INFORMATION SUPPLIED:
** Start **

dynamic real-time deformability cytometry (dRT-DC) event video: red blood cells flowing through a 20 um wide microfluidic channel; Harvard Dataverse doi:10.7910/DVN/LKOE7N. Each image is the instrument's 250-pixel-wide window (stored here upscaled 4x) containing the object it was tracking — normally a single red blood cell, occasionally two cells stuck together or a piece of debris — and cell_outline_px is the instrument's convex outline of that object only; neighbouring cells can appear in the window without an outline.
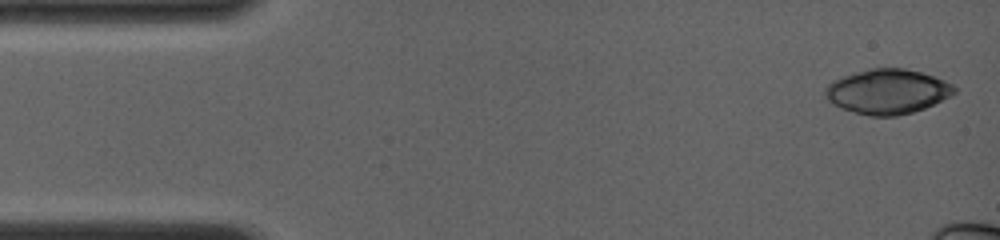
{"species": "common noctule bat (a hibernating species)", "species_latin": "Nyctalus noctula", "temperature_condition": "room temperature", "stored_images_in_passage": 9, "camera_frame_rate_fps": 4000, "um_per_image_px": 0.085, "animal": {"sex": "female", "body_mass_g": 19.0, "forearm_length_mm": 56.7}, "frame": {"image": 1, "passage_image": 1, "time_ms": 0.0, "image_size_px": [1000, 240], "cell_outline_px": [[956, 92], [924, 108], [912, 112], [896, 116], [868, 116], [840, 108], [832, 104], [824, 96], [824, 88], [828, 84], [844, 76], [868, 68], [904, 68], [920, 72], [944, 80], [952, 84], [956, 88]], "centroid_in_image_um": [75.39, 7.78], "position_along_channel_um": 9.6, "area_um2": 33.47}}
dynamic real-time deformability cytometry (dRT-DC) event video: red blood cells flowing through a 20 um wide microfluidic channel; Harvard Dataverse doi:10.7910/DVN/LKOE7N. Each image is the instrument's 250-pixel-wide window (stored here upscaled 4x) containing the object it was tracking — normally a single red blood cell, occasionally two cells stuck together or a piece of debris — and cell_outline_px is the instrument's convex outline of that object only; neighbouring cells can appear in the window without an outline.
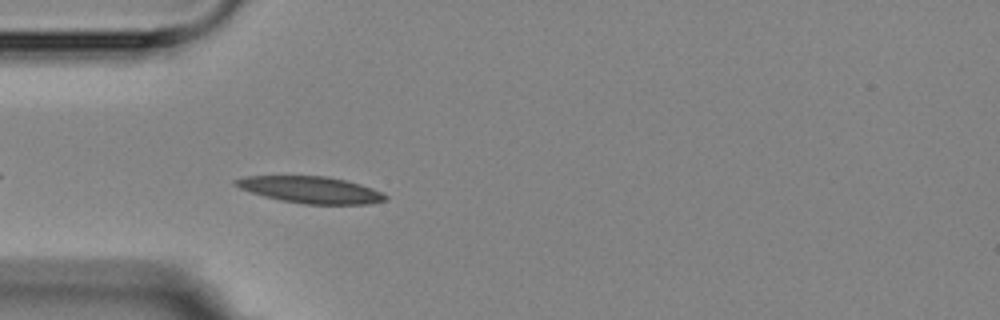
{"species": "Egyptian fruit bat (a non-hibernating species)", "species_latin": "Rousettus aegyptiacus", "temperature_condition": "room temperature", "stored_images_in_passage": 4, "camera_frame_rate_fps": 3000, "um_per_image_px": 0.085, "animal": {"sex": "female"}, "frame": {"image": 1, "passage_image": 4, "time_ms": 3.333, "image_size_px": [1000, 320], "cell_outline_px": [[388, 200], [368, 204], [304, 204], [280, 200], [264, 196], [240, 188], [232, 184], [232, 180], [248, 176], [324, 176], [344, 180], [360, 184], [372, 188], [388, 196]], "centroid_in_image_um": [26.4, 16.13], "position_along_channel_um": 58.6, "area_um2": 23.18}}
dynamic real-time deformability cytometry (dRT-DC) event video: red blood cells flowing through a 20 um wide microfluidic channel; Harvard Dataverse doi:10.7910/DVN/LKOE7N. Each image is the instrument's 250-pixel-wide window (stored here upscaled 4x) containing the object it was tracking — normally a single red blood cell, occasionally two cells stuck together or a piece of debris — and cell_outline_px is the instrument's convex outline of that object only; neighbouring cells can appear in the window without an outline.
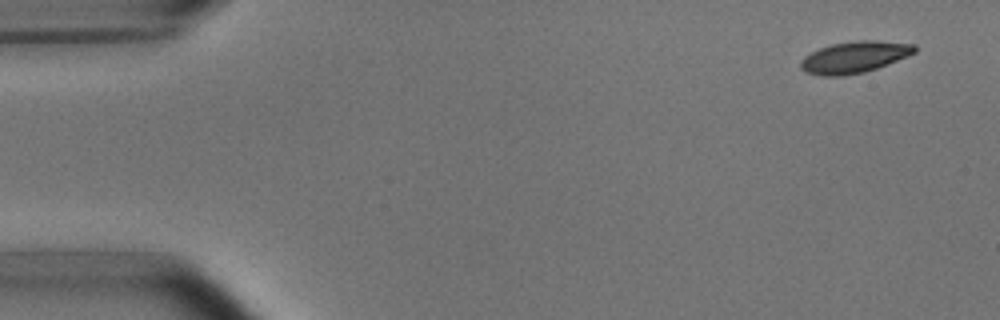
{"species": "common noctule bat (a hibernating species)", "species_latin": "Nyctalus noctula", "temperature_condition": "room temperature", "stored_images_in_passage": 5, "camera_frame_rate_fps": 3000, "um_per_image_px": 0.085, "animal": {"sex": "male", "body_mass_g": 15.6}, "frame": {"image": 1, "passage_image": 1, "time_ms": 0.0, "image_size_px": [1000, 320], "cell_outline_px": [[916, 52], [908, 56], [876, 68], [864, 72], [840, 76], [824, 76], [804, 72], [800, 68], [800, 60], [804, 56], [820, 48], [832, 44], [856, 40], [876, 40], [916, 44]], "centroid_in_image_um": [72.62, 4.85], "position_along_channel_um": 12.4, "area_um2": 20.98}}
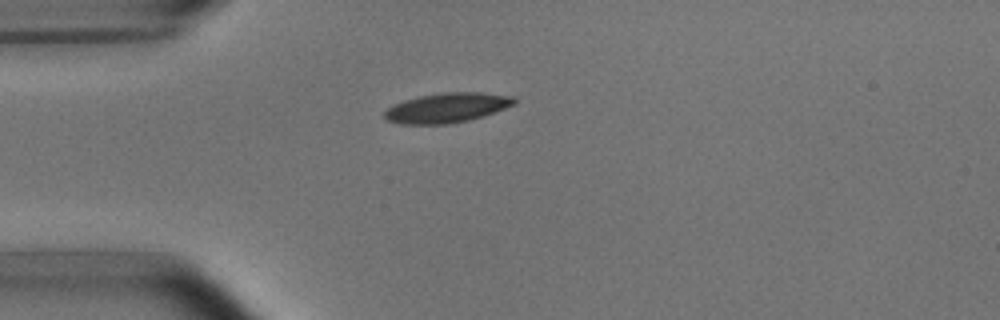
{"frame": {"image": 2, "passage_image": 4, "time_ms": 3.667, "image_size_px": [1000, 320], "cell_outline_px": [[516, 104], [484, 116], [468, 120], [448, 124], [400, 124], [388, 120], [384, 116], [384, 112], [392, 104], [404, 100], [420, 96], [440, 92], [480, 92], [516, 96]], "centroid_in_image_um": [38.02, 9.15], "position_along_channel_um": 47.0, "area_um2": 22.66}}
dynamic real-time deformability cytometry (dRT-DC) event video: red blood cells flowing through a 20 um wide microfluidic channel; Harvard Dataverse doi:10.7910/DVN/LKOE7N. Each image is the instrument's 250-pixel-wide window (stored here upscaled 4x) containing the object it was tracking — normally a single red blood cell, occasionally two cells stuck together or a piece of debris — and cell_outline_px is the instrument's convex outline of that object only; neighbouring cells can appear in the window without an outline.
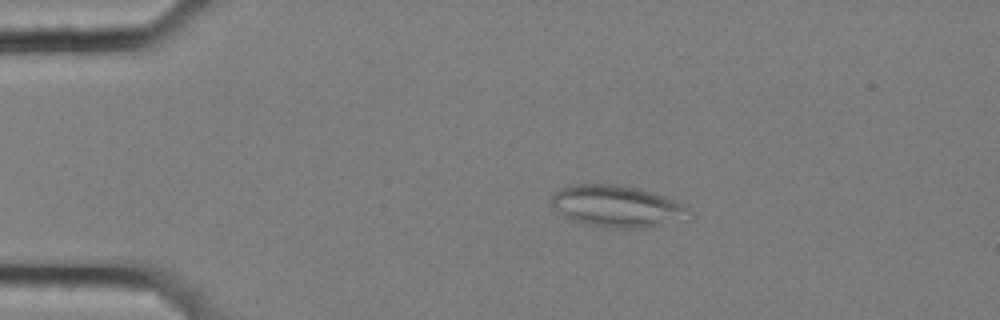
{"species": "common noctule bat (a hibernating species)", "species_latin": "Nyctalus noctula", "temperature_condition": "cold", "stored_images_in_passage": 58, "camera_frame_rate_fps": 3000, "um_per_image_px": 0.085, "animal": {"sex": "female", "body_mass_g": 25.1}, "frame": {"image": 1, "passage_image": 12, "time_ms": 3.667, "image_size_px": [1000, 320], "cell_outline_px": [[692, 212], [688, 220], [652, 228], [604, 228], [572, 220], [556, 212], [548, 204], [548, 200], [560, 188], [568, 184], [620, 184], [652, 192], [688, 204]], "centroid_in_image_um": [52.49, 17.55], "position_along_channel_um": 32.5, "area_um2": 34.68}}
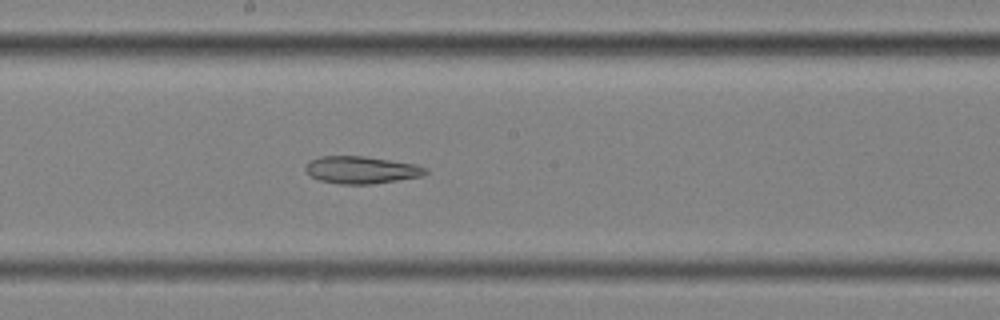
{"frame": {"image": 2, "passage_image": 32, "time_ms": 10.333, "image_size_px": [1000, 320], "cell_outline_px": [[428, 172], [420, 176], [372, 184], [340, 184], [320, 180], [312, 176], [304, 168], [308, 160], [320, 156], [364, 156], [416, 164], [428, 168]], "centroid_in_image_um": [30.7, 14.43], "position_along_channel_um": 217.5, "area_um2": 19.02}}
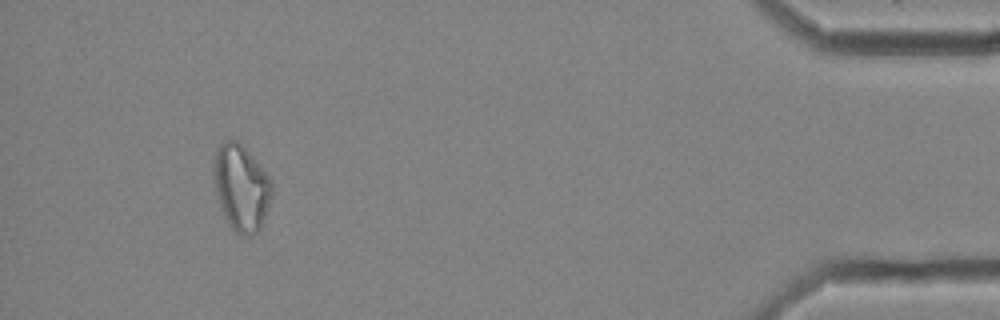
{"frame": {"image": 3, "passage_image": 54, "time_ms": 17.667, "image_size_px": [1000, 320], "cell_outline_px": [[272, 192], [268, 208], [260, 228], [256, 232], [248, 236], [244, 236], [236, 232], [228, 224], [220, 208], [216, 192], [212, 172], [212, 168], [216, 152], [220, 144], [224, 140], [232, 136], [252, 156], [272, 180]], "centroid_in_image_um": [20.48, 15.93], "position_along_channel_um": 414.7, "area_um2": 29.25}, "authors_computed_cell_mechanics": {"area_um2": 26.1545, "velocity_mm_per_s": 3.5241, "shape_relaxation_time_tau1_ms": null, "shape_relaxation_time_tau2_ms": 7.7649, "deformation_change_tau1": null, "deformation_change_tau2": 0.1738}}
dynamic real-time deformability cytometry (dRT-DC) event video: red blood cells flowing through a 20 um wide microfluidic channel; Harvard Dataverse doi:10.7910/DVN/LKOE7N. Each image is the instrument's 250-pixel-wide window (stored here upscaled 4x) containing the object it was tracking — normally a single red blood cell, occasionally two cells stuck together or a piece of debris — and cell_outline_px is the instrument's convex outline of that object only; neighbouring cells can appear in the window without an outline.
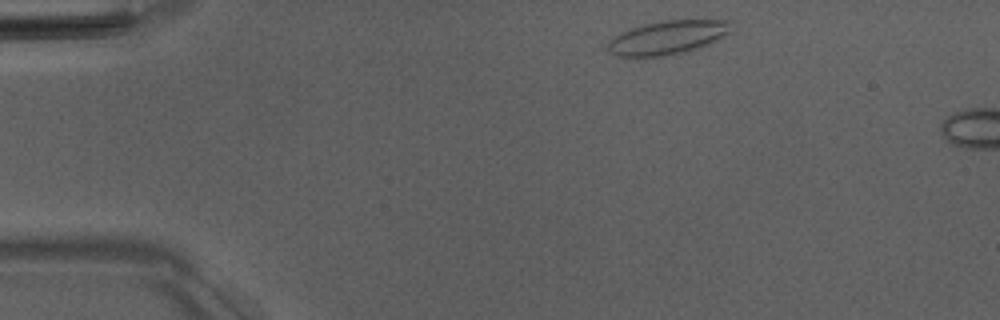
{"species": "Egyptian fruit bat (a non-hibernating species)", "species_latin": "Rousettus aegyptiacus", "temperature_condition": "room temperature", "stored_images_in_passage": 6, "camera_frame_rate_fps": 3000, "um_per_image_px": 0.085, "animal": {"sex": "male"}, "frame": {"image": 1, "passage_image": 2, "time_ms": 0.333, "image_size_px": [1000, 320], "cell_outline_px": [[736, 20], [732, 32], [700, 48], [684, 52], [664, 56], [616, 56], [608, 52], [608, 40], [620, 32], [644, 24], [660, 20]], "centroid_in_image_um": [56.81, 3.17], "position_along_channel_um": 28.2, "area_um2": 24.62}}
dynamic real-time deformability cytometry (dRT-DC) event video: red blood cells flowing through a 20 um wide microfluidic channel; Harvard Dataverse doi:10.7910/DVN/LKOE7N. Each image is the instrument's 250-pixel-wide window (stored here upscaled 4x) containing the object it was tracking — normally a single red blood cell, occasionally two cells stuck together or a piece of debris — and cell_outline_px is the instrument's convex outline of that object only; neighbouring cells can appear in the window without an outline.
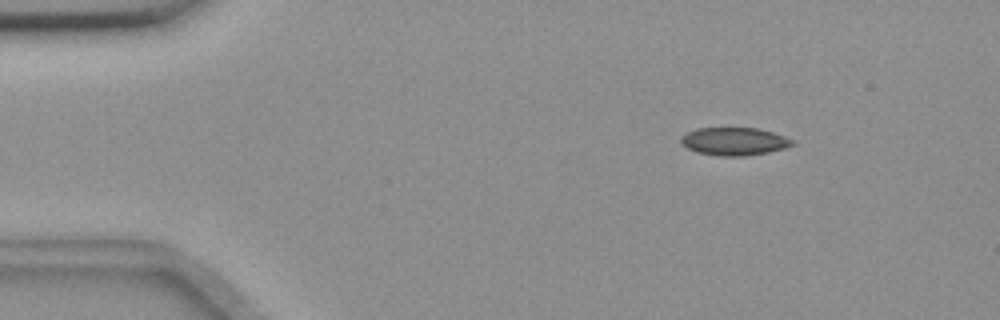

** End **

THE TASK: Every record must be copied exactly, with images dropped from the result.

RESULT:
dynamic real-time deformability cytometry (dRT-DC) event video: red blood cells flowing through a 20 um wide microfluidic channel; Harvard Dataverse doi:10.7910/DVN/LKOE7N. Each image is the instrument's 250-pixel-wide window (stored here upscaled 4x) containing the object it was tracking — normally a single red blood cell, occasionally two cells stuck together or a piece of debris — and cell_outline_px is the instrument's convex outline of that object only; neighbouring cells can appear in the window without an outline.
{"species": "common noctule bat (a hibernating species)", "species_latin": "Nyctalus noctula", "temperature_condition": "room temperature", "stored_images_in_passage": 9, "camera_frame_rate_fps": 4000, "um_per_image_px": 0.085, "animal": {"sex": "female", "body_mass_g": 19.0, "forearm_length_mm": 56.7}, "frame": {"image": 1, "passage_image": 1, "time_ms": 0.0, "image_size_px": [1000, 240], "cell_outline_px": [[956, 92], [924, 108], [912, 112], [896, 116], [868, 116], [840, 108], [832, 104], [824, 96], [824, 88], [828, 84], [844, 76], [868, 68], [904, 68], [920, 72], [944, 80], [952, 84], [956, 88]], "centroid_in_image_um": [75.39, 7.78], "position_along_channel_um": 9.6, "area_um2": 33.47}}
dynamic real-time deformability cytometry (dRT-DC) event video: red blood cells flowing through a 20 um wide microfluidic channel; Harvard Dataverse doi:10.7910/DVN/LKOE7N. Each image is the instrument's 250-pixel-wide window (stored here upscaled 4x) containing the object it was tracking — normally a single red blood cell, occasionally two cells stuck together or a piece of debris — and cell_outline_px is the instrument's convex outline of that object only; neighbouring cells can appear in the window without an outline.
{"species": "Egyptian fruit bat (a non-hibernating species)", "species_latin": "Rousettus aegyptiacus", "temperature_condition": "room temperature", "stored_images_in_passage": 4, "camera_frame_rate_fps": 3000, "um_per_image_px": 0.085, "animal": {"sex": "female"}, "frame": {"image": 1, "passage_image": 4, "time_ms": 3.333, "image_size_px": [1000, 320], "cell_outline_px": [[388, 200], [368, 204], [304, 204], [280, 200], [264, 196], [240, 188], [232, 184], [232, 180], [248, 176], [324, 176], [344, 180], [360, 184], [372, 188], [388, 196]], "centroid_in_image_um": [26.4, 16.13], "position_along_channel_um": 58.6, "area_um2": 23.18}}
dynamic real-time deformability cytometry (dRT-DC) event video: red blood cells flowing through a 20 um wide microfluidic channel; Harvard Dataverse doi:10.7910/DVN/LKOE7N. Each image is the instrument's 250-pixel-wide window (stored here upscaled 4x) containing the object it was tracking — normally a single red blood cell, occasionally two cells stuck together or a piece of debris — and cell_outline_px is the instrument's convex outline of that object only; neighbouring cells can appear in the window without an outline.
{"species": "common noctule bat (a hibernating species)", "species_latin": "Nyctalus noctula", "temperature_condition": "room temperature", "stored_images_in_passage": 5, "camera_frame_rate_fps": 3000, "um_per_image_px": 0.085, "animal": {"sex": "male", "body_mass_g": 15.6}, "frame": {"image": 1, "passage_image": 1, "time_ms": 0.0, "image_size_px": [1000, 320], "cell_outline_px": [[916, 52], [908, 56], [876, 68], [864, 72], [840, 76], [824, 76], [804, 72], [800, 68], [800, 60], [804, 56], [820, 48], [832, 44], [856, 40], [876, 40], [916, 44]], "centroid_in_image_um": [72.62, 4.85], "position_along_channel_um": 12.4, "area_um2": 20.98}}
{"frame": {"image": 2, "passage_image": 4, "time_ms": 3.667, "image_size_px": [1000, 320], "cell_outline_px": [[516, 104], [484, 116], [468, 120], [448, 124], [400, 124], [388, 120], [384, 116], [384, 112], [392, 104], [404, 100], [420, 96], [440, 92], [480, 92], [516, 96]], "centroid_in_image_um": [38.02, 9.15], "position_along_channel_um": 47.0, "area_um2": 22.66}}
dynamic real-time deformability cytometry (dRT-DC) event video: red blood cells flowing through a 20 um wide microfluidic channel; Harvard Dataverse doi:10.7910/DVN/LKOE7N. Each image is the instrument's 250-pixel-wide window (stored here upscaled 4x) containing the object it was tracking — normally a single red blood cell, occasionally two cells stuck together or a piece of debris — and cell_outline_px is the instrument's convex outline of that object only; neighbouring cells can appear in the window without an outline.
{"species": "common noctule bat (a hibernating species)", "species_latin": "Nyctalus noctula", "temperature_condition": "cold", "stored_images_in_passage": 58, "camera_frame_rate_fps": 3000, "um_per_image_px": 0.085, "animal": {"sex": "female", "body_mass_g": 25.1}, "frame": {"image": 1, "passage_image": 12, "time_ms": 3.667, "image_size_px": [1000, 320], "cell_outline_px": [[692, 212], [688, 220], [652, 228], [604, 228], [572, 220], [556, 212], [548, 204], [548, 200], [560, 188], [568, 184], [620, 184], [652, 192], [688, 204]], "centroid_in_image_um": [52.49, 17.55], "position_along_channel_um": 32.5, "area_um2": 34.68}}
{"frame": {"image": 2, "passage_image": 32, "time_ms": 10.333, "image_size_px": [1000, 320], "cell_outline_px": [[428, 172], [420, 176], [372, 184], [340, 184], [320, 180], [312, 176], [304, 168], [308, 160], [320, 156], [364, 156], [416, 164], [428, 168]], "centroid_in_image_um": [30.7, 14.43], "position_along_channel_um": 217.5, "area_um2": 19.02}}
{"frame": {"image": 3, "passage_image": 54, "time_ms": 17.667, "image_size_px": [1000, 320], "cell_outline_px": [[272, 192], [268, 208], [260, 228], [256, 232], [248, 236], [244, 236], [236, 232], [228, 224], [220, 208], [216, 192], [212, 172], [212, 168], [216, 152], [220, 144], [224, 140], [232, 136], [252, 156], [272, 180]], "centroid_in_image_um": [20.48, 15.93], "position_along_channel_um": 414.7, "area_um2": 29.25}, "authors_computed_cell_mechanics": {"area_um2": 26.1545, "velocity_mm_per_s": 3.5241, "shape_relaxation_time_tau1_ms": null, "shape_relaxation_time_tau2_ms": 7.7649, "deformation_change_tau1": null, "deformation_change_tau2": 0.1738}}
dynamic real-time deformability cytometry (dRT-DC) event video: red blood cells flowing through a 20 um wide microfluidic channel; Harvard Dataverse doi:10.7910/DVN/LKOE7N. Each image is the instrument's 250-pixel-wide window (stored here upscaled 4x) containing the object it was tracking — normally a single red blood cell, occasionally two cells stuck together or a piece of debris — and cell_outline_px is the instrument's convex outline of that object only; neighbouring cells can appear in the window without an outline.
{"species": "Egyptian fruit bat (a non-hibernating species)", "species_latin": "Rousettus aegyptiacus", "temperature_condition": "room temperature", "stored_images_in_passage": 6, "camera_frame_rate_fps": 3000, "um_per_image_px": 0.085, "animal": {"sex": "male"}, "frame": {"image": 1, "passage_image": 2, "time_ms": 0.333, "image_size_px": [1000, 320], "cell_outline_px": [[736, 20], [732, 32], [700, 48], [684, 52], [664, 56], [616, 56], [608, 52], [608, 40], [620, 32], [644, 24], [660, 20]], "centroid_in_image_um": [56.81, 3.17], "position_along_channel_um": 28.2, "area_um2": 24.62}}
dynamic real-time deformability cytometry (dRT-DC) event video: red blood cells flowing through a 20 um wide microfluidic channel; Harvard Dataverse doi:10.7910/DVN/LKOE7N. Each image is the instrument's 250-pixel-wide window (stored here upscaled 4x) containing the object it was tracking — normally a single red blood cell, occasionally two cells stuck together or a piece of debris — and cell_outline_px is the instrument's convex outline of that object only; neighbouring cells can appear in the window without an outline.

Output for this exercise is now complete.